While the sheer volume of litigation facing JPMorgan would crush a lesser bank, the Dimon’s firm has a few things going for it that serve as a sort of backstop. For one, the bank performed relatively well during and in the wake of the financial crisis — shares have outperformed peers such as Citigroup (NYSE:C) and Bank of America (NYSE:BAC) over the past five years by leaps and bounds. Numbers often speak louder than words, and although JPMorgan tripped to a net loss in the third quarter because of litigation expenses, shareholders recognize that the bank is structurally sound.

The second thing holding shareholder optimism in place is Dimon himself. Major shareholders and members of the bank’s board of directors have cited Dimon’s reputation as one of the best managers on Wall Street as reason enough to maintain their bullish position on the company.
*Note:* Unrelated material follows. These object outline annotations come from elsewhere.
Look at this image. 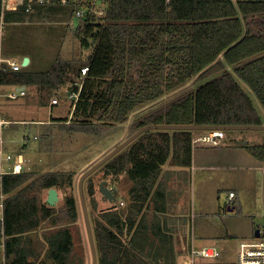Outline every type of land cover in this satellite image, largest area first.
Here are the masks:
<instances>
[{
    "label": "trees",
    "instance_id": "trees-1",
    "mask_svg": "<svg viewBox=\"0 0 264 264\" xmlns=\"http://www.w3.org/2000/svg\"><path fill=\"white\" fill-rule=\"evenodd\" d=\"M30 11L73 14V7L35 4ZM28 15L21 5L15 11H4L3 19L23 21ZM255 18H264V0H110L105 15L97 21L84 20L77 35L80 46L90 50L84 60L56 57L44 71L6 68L0 71V85L33 86L42 99L64 86L78 91L71 117L53 120L66 132L101 134L126 121L136 106L158 100L188 81L193 83L191 89L135 122L133 132L157 124L259 126L261 118L235 78L250 88L264 109V28L251 30ZM134 65L139 68L137 78L131 74ZM83 66L88 72L78 90L73 84ZM108 74L106 91L97 96L93 87ZM93 97L103 101L97 123L69 124L75 115L94 110L90 107ZM194 133L145 131L102 166L104 176L125 173L133 185L126 210L102 212L94 223L97 264H177L165 217L166 186L157 179L168 160L176 167H191ZM241 147L257 161H264V143ZM74 175L57 171L35 177L24 171L0 176L6 195L5 264H84L74 253L73 235L66 226L44 235L43 257L29 237L43 221L56 222L52 208L38 203L40 189L71 188ZM86 182V193L93 196L92 178ZM145 205L152 207L150 220L142 213ZM63 207L68 218L76 221L72 195L64 198Z\"/></svg>",
    "mask_w": 264,
    "mask_h": 264
},
{
    "label": "rangeland",
    "instance_id": "rangeland-1",
    "mask_svg": "<svg viewBox=\"0 0 264 264\" xmlns=\"http://www.w3.org/2000/svg\"><path fill=\"white\" fill-rule=\"evenodd\" d=\"M15 1V0H13ZM251 21V20H250ZM251 30L264 28V18H255ZM84 23L78 21L70 13L44 12L31 16L21 24L7 25L2 32V44L10 52L27 51L33 53L40 62L39 69L50 66L56 57L63 59L84 60L89 49L80 46L78 33L82 32ZM160 40L162 38H159ZM138 66L131 69L133 78H137ZM241 88L249 95L264 126V109L250 88L238 77H235ZM109 74L98 86L93 87L94 94L106 91ZM193 87L192 81L164 94L155 101H146L131 111L126 121L117 123L113 128L98 135L81 132H66L61 129L55 119L71 117L73 112L64 90L59 88L47 98L39 97L35 89L27 90L26 97L11 100L8 93L14 91L11 86H0V113L10 122L1 131V156L20 154L24 160L23 169L33 172L35 177L47 172H74L73 186L58 190V199L52 208L56 217L43 221L37 229L29 233L37 252L43 257L46 249L44 235L61 226H66L73 235L74 253L84 264H91V253L87 238L84 216L81 209L78 180L80 176L108 154L116 146L134 134L133 124L145 116L165 108L173 99ZM56 98L58 104L50 106ZM103 101L97 97L90 100L94 110L83 116L78 114L69 124L88 121L96 124L102 111ZM139 130V129H138ZM209 132L195 131V136ZM196 136V137H197ZM220 144L196 142L192 148L193 167L173 166L168 160L161 169L157 182L163 180L166 186L165 217L168 222L177 254V264L186 255L192 245L216 246L222 253L221 260L235 262V253L241 241L254 237L255 230H260L264 239V170L261 164H249L239 159L229 145L248 142L250 145L264 143V130H228ZM247 154V152H246ZM248 156V155H246ZM105 164V163H104ZM103 164V165H104ZM102 165V166H103ZM97 168L83 181V192L88 216L93 231L94 223L100 213L110 210L124 211L131 204L128 194L132 182L125 173L104 176ZM7 164H3V169ZM91 177L95 193H86V181ZM107 181L109 189H115L116 200L108 202L102 199L98 190L99 183ZM163 184V185H164ZM233 191L236 197L230 206L234 210L227 211L228 194ZM47 189L38 192V203L45 205ZM72 195L76 202V221H71L64 209V198ZM152 207L145 205L143 214L147 220L153 215Z\"/></svg>",
    "mask_w": 264,
    "mask_h": 264
},
{
    "label": "built area",
    "instance_id": "built-area-1",
    "mask_svg": "<svg viewBox=\"0 0 264 264\" xmlns=\"http://www.w3.org/2000/svg\"><path fill=\"white\" fill-rule=\"evenodd\" d=\"M110 0H15L16 6L25 5L27 11L32 10V6L44 5V4H61L63 6L73 7L72 15L78 21L84 22L86 19L99 20L106 13V7ZM8 4V0H1V12L0 20H2L4 9ZM1 55V50H0ZM12 71H19L23 67L21 64L17 63L15 60L4 59L0 56V71L6 69ZM88 72V67L83 66L79 69L78 81L73 84L77 86L78 90L82 88L83 79ZM65 97L69 100L70 107L75 108V105L79 99V92H75L66 88L64 90ZM26 92L20 87H17L12 93L8 94V98L16 99L17 97L25 96ZM58 104V100L53 98L50 101V106H55ZM10 122L3 120L0 117V129L9 125ZM224 137V131L212 130L203 135H199L192 139V146L196 142L200 143H211L214 146L220 144V139ZM0 146H2V140L0 136ZM7 164V168L3 169V164ZM24 160L20 154L12 156L6 155L2 158L0 149V176L4 174H19L24 172L23 169ZM235 193L230 191L228 194L227 204L233 202ZM6 195L3 193L2 182L0 178V264H5V225H4V199ZM222 253L216 246H195L192 245L190 250L180 259L179 264H210L213 262H219L221 260ZM235 262L233 264H264V239L261 238H250L243 240L239 243L238 248L235 253Z\"/></svg>",
    "mask_w": 264,
    "mask_h": 264
},
{
    "label": "water",
    "instance_id": "water-1",
    "mask_svg": "<svg viewBox=\"0 0 264 264\" xmlns=\"http://www.w3.org/2000/svg\"><path fill=\"white\" fill-rule=\"evenodd\" d=\"M29 62L28 57H24L22 60V66L25 67ZM21 89L24 86L20 87ZM148 130H194V131H212V130H221V131H228V130H264V126H204V125H146L137 130L134 134L116 146L113 150H111L108 154L102 157L98 162H96L93 166H91L88 170H86L78 180V194L81 204L82 213L84 216L85 227L87 232V238L91 253V264H97V253L94 243L93 232L91 229V224L88 216L87 205L85 201V196L83 192V181L87 178L91 173H93L97 168L102 166L108 160H110L113 156L119 153L122 149L128 146L132 141H134L140 134ZM247 144V142H244ZM98 190L102 195L103 200H107L108 202H114L116 200L115 197V189H109L107 186V181H101L98 186ZM58 199V194L55 188H51L48 190L46 203L48 206H54L55 202ZM234 210V207L227 206V211L231 212ZM254 237H260V230H255Z\"/></svg>",
    "mask_w": 264,
    "mask_h": 264
},
{
    "label": "crops",
    "instance_id": "crops-1",
    "mask_svg": "<svg viewBox=\"0 0 264 264\" xmlns=\"http://www.w3.org/2000/svg\"><path fill=\"white\" fill-rule=\"evenodd\" d=\"M21 5H19V6H16L15 5V3H14V1L13 0H8V4L6 5V8L4 9V11H15V10H17V9H19V7H20ZM30 12V15H28V16H26L25 18H24V20L23 21H9V22H6V21H4V19H3V16H2V20H0V50H1V57L2 58H4V59H11V60H15L17 63H19V64H21L22 65V60H23V58L24 57H28L29 58V62L27 63V65L25 66V67H22V68H24V69H26V70H29V71H44V70H47L48 68H49V66L48 67H45L44 69H39V64H40V62H38L37 61V58L36 57H34L35 55H33V53L31 52V53H29V52H27V51H17V52H10V51H8V49H7V47H5L3 44H2V32L4 31V28H5V26H7V25H12V24H21V23H23L24 21H26L29 17H31V16H37V15H42L43 13H41V14H34L33 12H31V11H29ZM6 68H8L6 65H4ZM21 68V69H22ZM0 86H4V85H0ZM12 88H14V90L15 89H17V87H14V86H11ZM31 88H34L35 89V93L37 92L36 91V88L35 87H33V86H29V87H25L24 86V90H25V92H26V94H25V96H23V97H26L28 94H27V90L28 89H31ZM12 93V92H11ZM9 94V93H8ZM8 94H7V97H8ZM21 97V96H20ZM18 98V97H17ZM16 98V99H17ZM10 99V98H9ZM11 100H13V99H11ZM15 100V99H14ZM0 117L3 119V120H5V119H7L4 115H1V113H0ZM5 121H8V120H5ZM9 122V121H8ZM3 129V128H2ZM2 129H0V131L2 130ZM0 136H1V134H0ZM197 136V135H196ZM195 136V137H196ZM248 143V142H247ZM241 145H246V144H244V143H238L237 144V146H233L232 144L231 145H229L228 146V148H226V149H231L232 147H234V148H232L233 150H231L233 153H234V155L235 156H237L239 159H241V160H245L246 162H248L249 164H261V165H263L264 164V161H257L256 159H254L250 154H246V150L243 148V147H241ZM257 145H259V144H257ZM0 149H1V146H0ZM246 155H248V156H246ZM193 160H194V156L192 155V162H191V165H192V167H193ZM178 168V167H177ZM263 168V170H264V166L262 167ZM235 197H236V195H235ZM234 197V198H235ZM233 198V199H234ZM208 246H214V245H208ZM223 262H225V261H223Z\"/></svg>",
    "mask_w": 264,
    "mask_h": 264
}]
</instances>
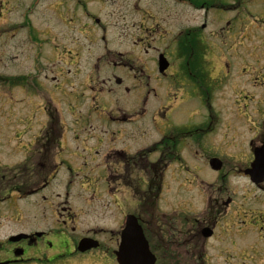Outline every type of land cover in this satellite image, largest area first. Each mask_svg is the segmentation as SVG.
<instances>
[{
  "label": "rangeland",
  "instance_id": "1",
  "mask_svg": "<svg viewBox=\"0 0 264 264\" xmlns=\"http://www.w3.org/2000/svg\"><path fill=\"white\" fill-rule=\"evenodd\" d=\"M66 2L67 5H65ZM136 3L139 12L146 11L154 14L155 10H158L162 14V10H165L171 14L168 21L175 20L182 23L181 17L177 20L175 18L180 15V6L171 2L136 0ZM120 6L121 0H0V159L13 166L25 159L24 151L16 143H32L38 137L46 123V116L40 108L44 104L43 96L55 97L57 98L55 106L60 109L59 113L66 124L62 123L64 125L62 137L65 142L62 141V151L56 157L57 164L63 162L64 165L59 168V172L50 185L51 190L61 196L57 200L55 198L53 204L61 201H63L62 204L66 201L68 204L73 202L76 208L83 210V208H90V203L87 201L93 199L95 204L115 203L119 209L118 212L116 208L110 206L109 214L105 213L101 217L92 213L77 214V209L74 210L75 218L71 222L72 229L75 230L71 234L73 240L77 242L91 232L93 235L100 236L99 240L104 246L102 245L100 250L93 251L91 254L81 255L79 258L73 256V259L69 258L65 262L58 261L55 264H117L112 251L107 252L114 245L111 244V236L107 231H112L114 228L119 230L120 226L124 225L128 213L137 214V202L131 193L124 189L127 184L145 188L146 182L142 180L146 181L147 178L145 173L131 171V168L123 172V166L114 164L110 173L113 175L112 184L108 187L105 157L113 150H123L132 154L152 146L172 132L196 131L192 136L180 141L178 152L181 161L172 163L165 172L159 202L161 209L173 211V209L180 208L184 209V212H186L185 208L190 207L195 212L202 209L204 200L193 187L198 188L200 183L212 184L220 179L221 172H216L210 167L209 161L213 158L221 159L225 164L223 170L230 171L227 183L223 185L228 186L230 192L236 193L234 197L236 201L242 200L243 193L251 186L248 179L239 176L235 171L244 166L247 142L254 138L255 129L229 131L231 115L225 109L219 108L222 101L219 100L215 104V98L213 102L211 99L207 102V104L212 103L213 106V112L209 113L210 116L205 112L206 106H202L195 100L193 94L185 90H174L175 94L165 95L168 84L164 83L160 88V84L152 83L154 74L148 72L155 66L157 68V58L160 53H166L167 56L169 54L171 63L179 64L178 67L181 68V62L177 57L179 52L172 47L160 51L151 49L150 52H145L138 47L135 50L132 49L129 46L128 28H126V40L120 37V34L122 28L125 31V27L134 20L138 21L139 17L121 18L118 11ZM263 8V5L251 7V9L258 10ZM28 9L35 10L34 15L26 14ZM64 10L68 11V14L62 17L61 11ZM50 16L56 26H53ZM190 16L192 12L184 10V23ZM95 20L100 22L99 26L95 24ZM47 23L51 24L52 29H45V27L48 28ZM150 23V20H146L147 25ZM28 24L30 28L33 26L31 30L26 28ZM180 24H175L176 30ZM160 25L162 31L169 29L162 22ZM44 30L46 34H39ZM29 31H31L30 36L38 41L42 49L52 51L48 56L50 59L43 58L40 66L35 69H33L31 60L32 54H30L33 48L28 47L30 39L25 37H29L26 35ZM124 40L125 44L121 45ZM106 44L107 47H105ZM34 45L36 47V44ZM106 48L122 52L123 56H110V58L113 62H123L131 69L133 66L130 65L134 64L135 67L132 70H135V73L132 77L136 74L135 80L138 85L144 86L147 82H151L150 88L154 89L156 96L151 93L149 99H146L147 92H143L142 97H139L138 92L134 91V88L139 90L135 87L134 80L130 83L129 87L132 88L130 92L123 88H116L113 86V81L110 87L115 92L100 96L97 99L98 111H92L88 123L83 128H78L86 121L85 114L91 111L93 106L91 91L88 83L84 84L85 80L93 72V66L96 63L99 64L97 59L110 52ZM183 51H188V49ZM78 54V60H75ZM78 68L80 72L78 80H73L72 73ZM110 68L111 70L102 64L101 69L95 70L93 79H97L98 73L101 79L111 76L112 69H114L112 64ZM142 70L145 73L141 74ZM29 73L30 82L43 83L48 78L47 88L42 87L41 93L37 96L32 97L29 93L32 88L24 93L21 88H14L10 84L13 81L10 78L22 79ZM124 73L129 74V71L120 70V77ZM75 85L79 94L72 90ZM187 89L193 92L195 88L190 85ZM49 90L54 94L50 95ZM248 91L250 95H255L253 91ZM69 96L80 97L71 100ZM245 102H251V98L246 99ZM162 107L170 109L165 117H156V111ZM122 111L129 114L135 111L141 113L132 123L121 125L119 121ZM238 115L244 117L243 114ZM242 116H239L238 120L245 123L242 121ZM22 119L28 120V126H23L27 134L20 133L16 140V129L23 130L18 128L21 126ZM71 124L78 127H72ZM208 129L211 130L208 131ZM200 130L203 133L199 132ZM225 134L227 142L223 140ZM232 135V142H228ZM156 160V154L152 155L150 161ZM29 173H25L26 177ZM29 178H33V175ZM221 184V182H216L214 186ZM38 200L39 197L27 198L21 203L23 210L21 219L10 221L0 227V260L8 255V250L12 245L7 241L14 233L31 235L47 231L48 239L55 244L54 235L57 232L54 223L55 214L49 211L46 219L37 214ZM186 214L177 213L176 217H184ZM187 215L194 217L191 214ZM234 218L235 214L231 213L227 220ZM118 222L120 223L117 224ZM26 248L29 253L36 251L29 246ZM50 255L51 251L47 254H36L34 257L38 259L34 261L40 264H51L52 261L48 258Z\"/></svg>",
  "mask_w": 264,
  "mask_h": 264
},
{
  "label": "flooded vegetation",
  "instance_id": "2",
  "mask_svg": "<svg viewBox=\"0 0 264 264\" xmlns=\"http://www.w3.org/2000/svg\"><path fill=\"white\" fill-rule=\"evenodd\" d=\"M165 1L180 6V15L175 18L177 20L181 17V24L175 20L168 21L171 17L168 11L162 10V14L158 10H155L154 14L146 11L139 12L136 0H121L119 16L123 19L139 17V20H134L126 27L124 26L125 31L122 28L120 37L124 39L127 37L126 28H128L129 46L134 50L138 47L145 52H150L151 49L160 51L172 47L179 52L177 57L181 62V68L178 67L179 64L171 63L168 54L167 58L170 61L165 71L159 72L157 60V68L155 66L148 72L154 74L152 83L160 84V88L164 83L168 84L165 95L175 94L174 90H185L193 94L195 100L206 106L207 114L209 111L213 112L212 103L207 104V102L210 99L213 102L215 98V104L219 100L222 101L219 108L225 109L231 115L229 131L255 129L254 138L247 142L244 166L235 171L248 179L251 186L243 193L242 200L236 201V198L234 199L236 193L230 192L229 187L223 185L227 183L230 171L222 169L220 179L217 181L221 182V185L197 189L198 194L204 200V207L202 213L192 218L187 214L193 211L184 212V209L180 208L163 212L162 218H154L153 197L148 193L150 192L148 189L145 194L149 195L146 199L149 206L145 217L142 212L138 214L139 221L147 236L149 247L156 257V264H264V8L262 10L251 9V7L264 6V0ZM184 10L192 12V16L186 23L183 20ZM66 13L68 14V11ZM146 20L151 21L150 25L146 24ZM160 22L169 29L162 31ZM175 24H180L177 30ZM125 40L121 45L125 44ZM184 49L188 51H183ZM107 55L97 59L99 64L95 62L93 72L87 76L84 83H88L91 100L95 104L100 98L99 94L115 92L110 87L113 81V86L116 88H123L130 92L132 88L129 86L134 80L135 87L139 89L134 88V91L138 92L139 97H142L143 92H147L146 99H149L151 93L156 96L154 89L150 88L151 82H147L144 86L138 85L135 80L136 74L132 77L135 73V70H132L135 67L134 64L130 65L133 66L131 69L123 62H113L110 58V56H123L122 52L110 51ZM48 56L42 49L34 47L32 51L34 68H32L39 67L43 58L50 59ZM131 59L134 58L131 57ZM102 64L109 70L112 64L113 74L101 79L98 73L97 79L94 80L93 74L95 70L101 69ZM120 70H128L129 74L124 73L120 77ZM140 73L143 74L145 71L142 70ZM72 75L73 80H78L79 68ZM47 80L48 78L43 83L30 82L28 75L19 79L18 88H21L24 93L32 88L31 91L36 90L40 94L42 87L47 88ZM190 85L195 88L193 92L187 89ZM106 88L107 91H105ZM248 90L253 91L255 95H250ZM73 91L79 94L78 90L73 89ZM49 94L52 95L54 92L49 90ZM75 98L72 96L71 100ZM250 98L251 102H245ZM169 109L159 108L156 114L165 117ZM79 113L82 114V112ZM140 113L135 111L129 114L122 111L119 124L132 123ZM238 114H243L244 117ZM89 115V112L85 114L86 123H82L78 128H83L88 123ZM239 116H242V121L245 123L238 120ZM48 121L49 119L45 123L43 136L36 138L32 143H18V147L25 153V159L22 162L13 166L0 161V227L10 221L20 220L23 214L21 203L26 200L27 193L35 192L32 196L39 197L36 203L37 214L46 219L48 212L53 211L54 223L61 229L54 236L55 244L48 239L47 231H44L39 237L28 238L18 245L11 246L8 255L0 260V264H27L32 258L37 259V257L31 258L33 254H47L49 251H51V256L48 258L51 261L77 254L74 250L65 251L63 249V245L71 244L67 229L70 228L73 231L71 222L75 215L72 206L57 201L53 204L54 199L57 200L59 195L51 190L50 185L57 175V154L62 150L61 145L57 143V129ZM21 122L28 125L26 119H22ZM195 132H172L166 135L163 139L164 145L159 152V159L167 164L175 159L181 160L177 154L178 145L182 139L192 136ZM199 132L203 133L202 130ZM23 133L27 134L25 128ZM226 136L225 134L223 137L225 142H227ZM232 140L233 135L228 142ZM123 153H118L120 155L118 161L123 166V172H126L131 165L135 164L126 157H122L126 156ZM256 153L260 157V174L257 184L251 181L248 173ZM149 159V157L142 159L141 166L150 168L154 172L155 164L159 159L155 162ZM63 165L64 163L61 162L60 166ZM159 167L162 168V166ZM10 168H16V170H9ZM27 172H30L27 175L29 182H33V179L36 182L27 183L25 174ZM160 172L161 170H158V173ZM32 175L33 178H29ZM110 206L111 204H100L98 208H83L80 211L85 214L96 213L101 217L105 213L109 214ZM177 213L187 214L184 217H176ZM231 213L235 214V218L227 220ZM110 240L114 245L107 252L114 253L119 244V234L118 237H110ZM27 246L36 251L29 253ZM100 247H102L101 243Z\"/></svg>",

There’s no hiding the fact that JPMorgan is sailing through a storm, but there’s no one who knows how to steer the ship better than Dimon.

As much as $4 billion of the tentative $13 billion settlement is expected to go to the Federal Housing Finance Agency, which is also seeking $6 billion from Bank of America. Regulators have indicated that the settlement with JPMorgan could be used as a template to move forward with litigation against other banks accused of selling faulty mortgage-backed securities during the financial crisis.

Both JPMorgan and Bank of America have been beat up over the past three-month period, but finally settling outstanding issues with regulators could prove to be a positive catalyst for the firms.